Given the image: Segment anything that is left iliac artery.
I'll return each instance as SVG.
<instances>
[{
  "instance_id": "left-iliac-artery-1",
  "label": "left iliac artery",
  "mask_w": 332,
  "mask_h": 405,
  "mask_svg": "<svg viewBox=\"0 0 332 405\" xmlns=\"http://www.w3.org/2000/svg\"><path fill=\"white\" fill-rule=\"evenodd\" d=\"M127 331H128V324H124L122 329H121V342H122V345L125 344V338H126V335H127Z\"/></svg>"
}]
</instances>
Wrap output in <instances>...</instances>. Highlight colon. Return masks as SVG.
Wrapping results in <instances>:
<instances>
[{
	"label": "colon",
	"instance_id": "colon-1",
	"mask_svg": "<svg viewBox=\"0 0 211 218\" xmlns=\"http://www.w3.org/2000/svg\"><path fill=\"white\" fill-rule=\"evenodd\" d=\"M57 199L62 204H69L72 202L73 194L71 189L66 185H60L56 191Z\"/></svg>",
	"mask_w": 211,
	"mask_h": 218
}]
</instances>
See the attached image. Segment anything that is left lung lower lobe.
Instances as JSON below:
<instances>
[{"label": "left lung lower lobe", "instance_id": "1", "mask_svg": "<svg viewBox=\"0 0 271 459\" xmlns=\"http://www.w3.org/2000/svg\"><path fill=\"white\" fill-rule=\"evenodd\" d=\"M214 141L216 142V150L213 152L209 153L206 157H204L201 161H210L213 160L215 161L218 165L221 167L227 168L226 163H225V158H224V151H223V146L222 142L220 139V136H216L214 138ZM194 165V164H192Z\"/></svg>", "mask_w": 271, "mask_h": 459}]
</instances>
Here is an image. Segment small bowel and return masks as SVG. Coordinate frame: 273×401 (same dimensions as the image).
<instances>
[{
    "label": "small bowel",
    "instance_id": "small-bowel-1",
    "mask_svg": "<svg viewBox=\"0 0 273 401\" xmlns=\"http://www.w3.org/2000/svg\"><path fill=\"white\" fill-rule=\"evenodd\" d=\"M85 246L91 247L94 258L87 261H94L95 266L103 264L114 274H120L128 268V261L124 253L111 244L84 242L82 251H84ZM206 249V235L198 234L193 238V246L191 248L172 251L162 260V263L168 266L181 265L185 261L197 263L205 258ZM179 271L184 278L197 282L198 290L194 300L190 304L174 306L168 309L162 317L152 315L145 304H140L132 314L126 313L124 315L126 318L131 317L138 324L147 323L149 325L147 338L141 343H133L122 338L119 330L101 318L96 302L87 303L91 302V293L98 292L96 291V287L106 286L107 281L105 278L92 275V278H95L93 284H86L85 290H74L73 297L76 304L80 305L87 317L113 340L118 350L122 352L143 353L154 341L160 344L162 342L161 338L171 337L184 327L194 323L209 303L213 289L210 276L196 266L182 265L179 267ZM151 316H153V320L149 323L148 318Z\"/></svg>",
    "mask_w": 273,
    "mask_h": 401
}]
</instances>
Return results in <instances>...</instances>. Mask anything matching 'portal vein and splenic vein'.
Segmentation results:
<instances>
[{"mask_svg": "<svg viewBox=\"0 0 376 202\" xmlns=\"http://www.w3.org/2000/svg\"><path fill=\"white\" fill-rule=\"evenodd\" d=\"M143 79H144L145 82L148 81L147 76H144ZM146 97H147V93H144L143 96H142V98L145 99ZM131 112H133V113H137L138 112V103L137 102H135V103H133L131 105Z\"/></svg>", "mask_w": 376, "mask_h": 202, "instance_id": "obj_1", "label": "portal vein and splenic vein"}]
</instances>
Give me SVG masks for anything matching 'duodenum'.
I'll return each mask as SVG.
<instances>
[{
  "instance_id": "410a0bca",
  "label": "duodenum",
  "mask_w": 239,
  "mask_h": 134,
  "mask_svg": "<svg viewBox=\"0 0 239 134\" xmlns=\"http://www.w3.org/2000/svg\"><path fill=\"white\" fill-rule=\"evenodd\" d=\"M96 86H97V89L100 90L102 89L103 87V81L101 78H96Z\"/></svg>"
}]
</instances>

---+---

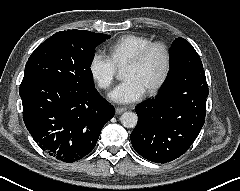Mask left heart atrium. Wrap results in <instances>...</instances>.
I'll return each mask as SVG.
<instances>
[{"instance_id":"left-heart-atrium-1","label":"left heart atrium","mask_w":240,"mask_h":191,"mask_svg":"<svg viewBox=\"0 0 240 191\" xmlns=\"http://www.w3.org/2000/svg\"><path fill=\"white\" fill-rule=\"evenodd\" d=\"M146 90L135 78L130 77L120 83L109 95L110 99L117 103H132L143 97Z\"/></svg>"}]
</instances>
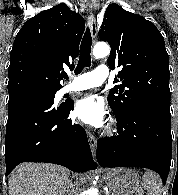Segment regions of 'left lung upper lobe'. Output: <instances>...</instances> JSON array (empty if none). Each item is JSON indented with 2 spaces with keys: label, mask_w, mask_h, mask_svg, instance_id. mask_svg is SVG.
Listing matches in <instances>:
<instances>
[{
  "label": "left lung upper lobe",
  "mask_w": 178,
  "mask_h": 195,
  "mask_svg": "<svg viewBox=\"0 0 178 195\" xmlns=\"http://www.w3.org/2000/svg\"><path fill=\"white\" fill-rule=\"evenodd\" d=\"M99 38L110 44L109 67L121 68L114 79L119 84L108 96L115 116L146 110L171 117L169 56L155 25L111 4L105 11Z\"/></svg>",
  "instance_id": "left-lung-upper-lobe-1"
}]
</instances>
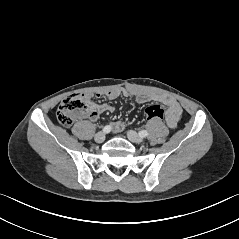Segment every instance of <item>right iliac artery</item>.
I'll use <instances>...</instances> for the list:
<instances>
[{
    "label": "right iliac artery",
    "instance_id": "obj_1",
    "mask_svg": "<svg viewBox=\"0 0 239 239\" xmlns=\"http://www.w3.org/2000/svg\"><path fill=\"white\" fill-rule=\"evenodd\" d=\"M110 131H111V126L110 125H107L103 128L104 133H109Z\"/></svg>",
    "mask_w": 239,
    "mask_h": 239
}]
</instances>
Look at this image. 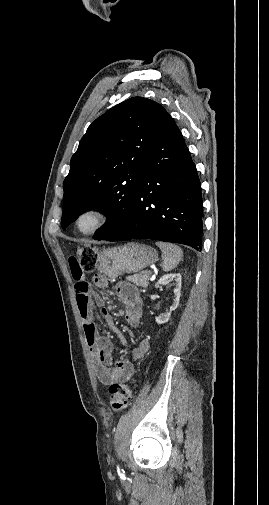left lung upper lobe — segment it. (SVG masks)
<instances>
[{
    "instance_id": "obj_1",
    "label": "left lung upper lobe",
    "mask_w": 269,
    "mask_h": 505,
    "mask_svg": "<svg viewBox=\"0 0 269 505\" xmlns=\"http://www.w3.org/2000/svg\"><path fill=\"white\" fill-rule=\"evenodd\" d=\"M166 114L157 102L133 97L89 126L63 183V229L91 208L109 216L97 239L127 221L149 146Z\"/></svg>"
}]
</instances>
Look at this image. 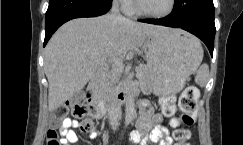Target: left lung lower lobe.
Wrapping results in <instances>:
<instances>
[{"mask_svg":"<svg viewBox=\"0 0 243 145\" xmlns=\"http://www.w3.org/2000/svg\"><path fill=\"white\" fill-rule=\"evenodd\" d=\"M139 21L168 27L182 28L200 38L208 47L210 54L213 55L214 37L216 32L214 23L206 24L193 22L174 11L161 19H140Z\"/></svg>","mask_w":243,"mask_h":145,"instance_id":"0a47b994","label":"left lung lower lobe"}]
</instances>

---+---

• **WHAT IS NEEDED**
Copy out each line above containing the string "that". Case must match.

• **ANSWER FOR THIS EXERCISE**
Given the image: Segment anything that is left iliac artery.
See the attached image. Segment anything that is left lung lower lobe.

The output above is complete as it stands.